TEXT SHOWN >>
I’m sad about the disruption of school for my daughter. It sucks to go from living in the dorm, hanging out with friends, etc to classes from your couch home alone. That is not what the college experience should be. I’m sad that my kids live in a world where they can’t go to school because they might get sick.
I know that everyone says that mass gatherings are a bad idea, but I’m also hoping that March Madness goes on as planned. It is one of my favorite times of the year. I have been looking forward to it. It would be a nice break from all of the bad parts of life right now.
I’m worried that the conference I am supposed to attend in May will be canceled. It was another thing I was looking forward to give me a break from real life. I was supposed to have a week of one day at work, one day at our staff professional development day and then three days at a conference. It’s possible that will change to five days stressed and depressed at work. It seems all of the good stuff is going away but my life in a public building remains business as usual.
It will be nice to have my daughter at home. I won’t have hours at home alone anymore. It’s possible that my wife will also eventually be transitioned to mainly telework so I will come home to two people at the house. My son will continue living at his house so it won’t bring the entire family back to the house, but he still comes home once a week for dinner, so we will have more time together as a full family.
I know it won’t happen, but I will admit that I wish the decision would be made to close public buildings and that I would be forced to stay at home. Maybe me being at home for a time cleaning and cooking full time would convince my wife that it should be a permanent thing.
So, that is where my head is at this morning. Looking forward to the day when my thoughts aren’t consumed by how all of this will affect my life.

RECORDED DATA >>
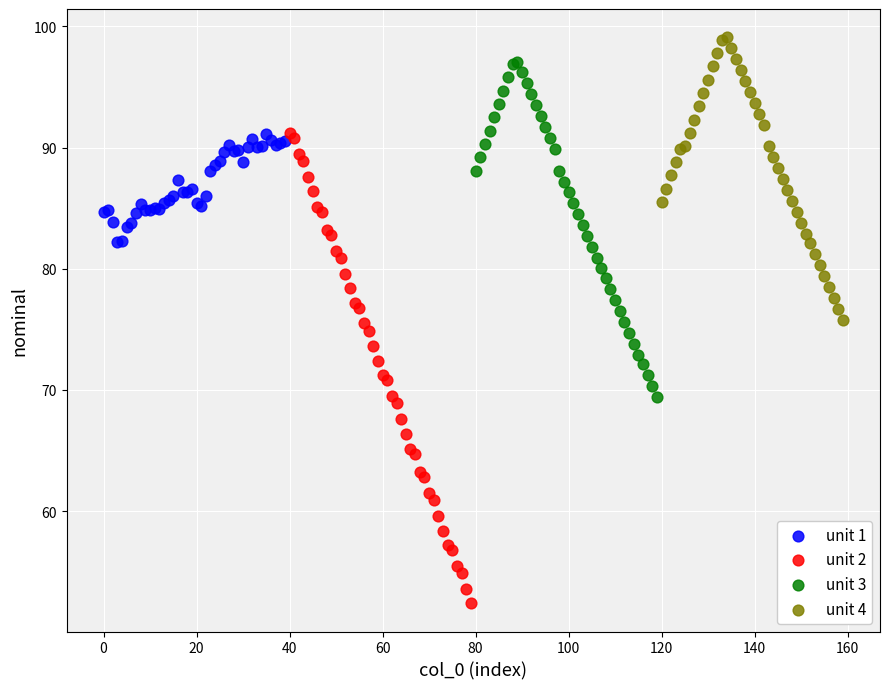

Which series reaches the maximum Y coordinate?

unit 4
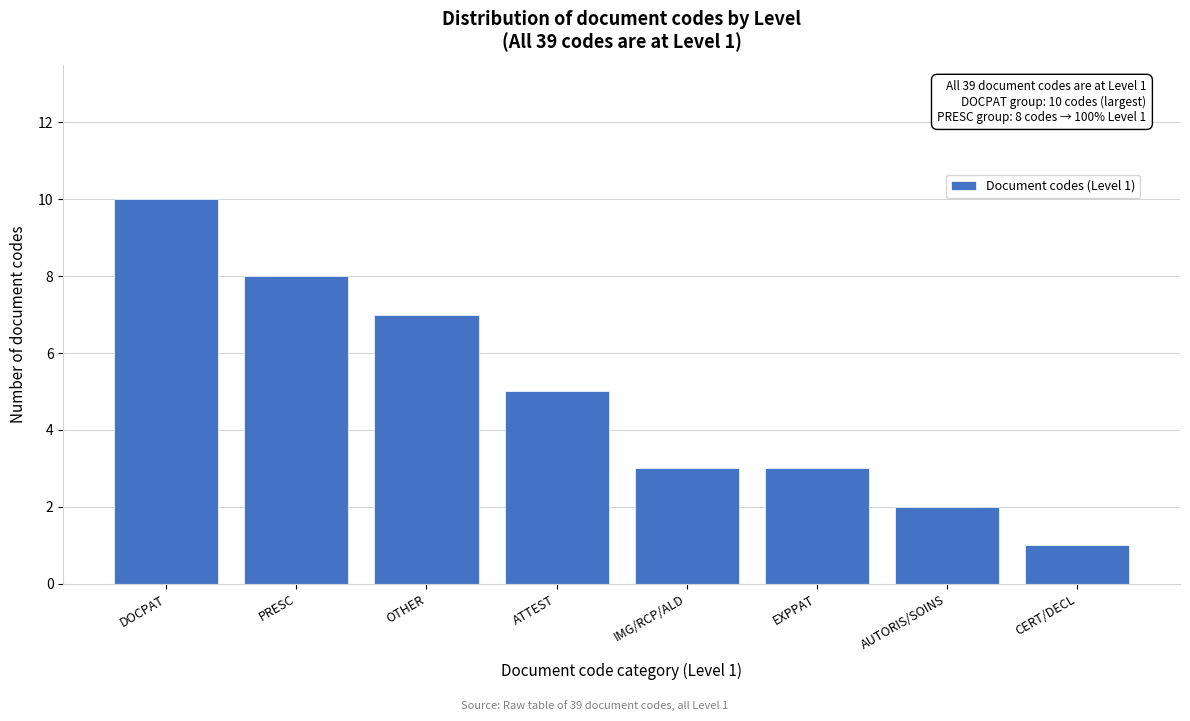

Reading right to left, list all the values displayed in this chart.

CERT/DECL=1	AUTORIS/SOINS=2	EXPPAT=3	IMG/RCP/ALD=3	ATTEST=5	OTHER=7	PRESC=8	DOCPAT=10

INSTRUCTION >>
List each family member that the pandemic post above refers to individually by their relation to the writer.

OUTPUT FOR THIS TASK >>
- daughter
- wife
- son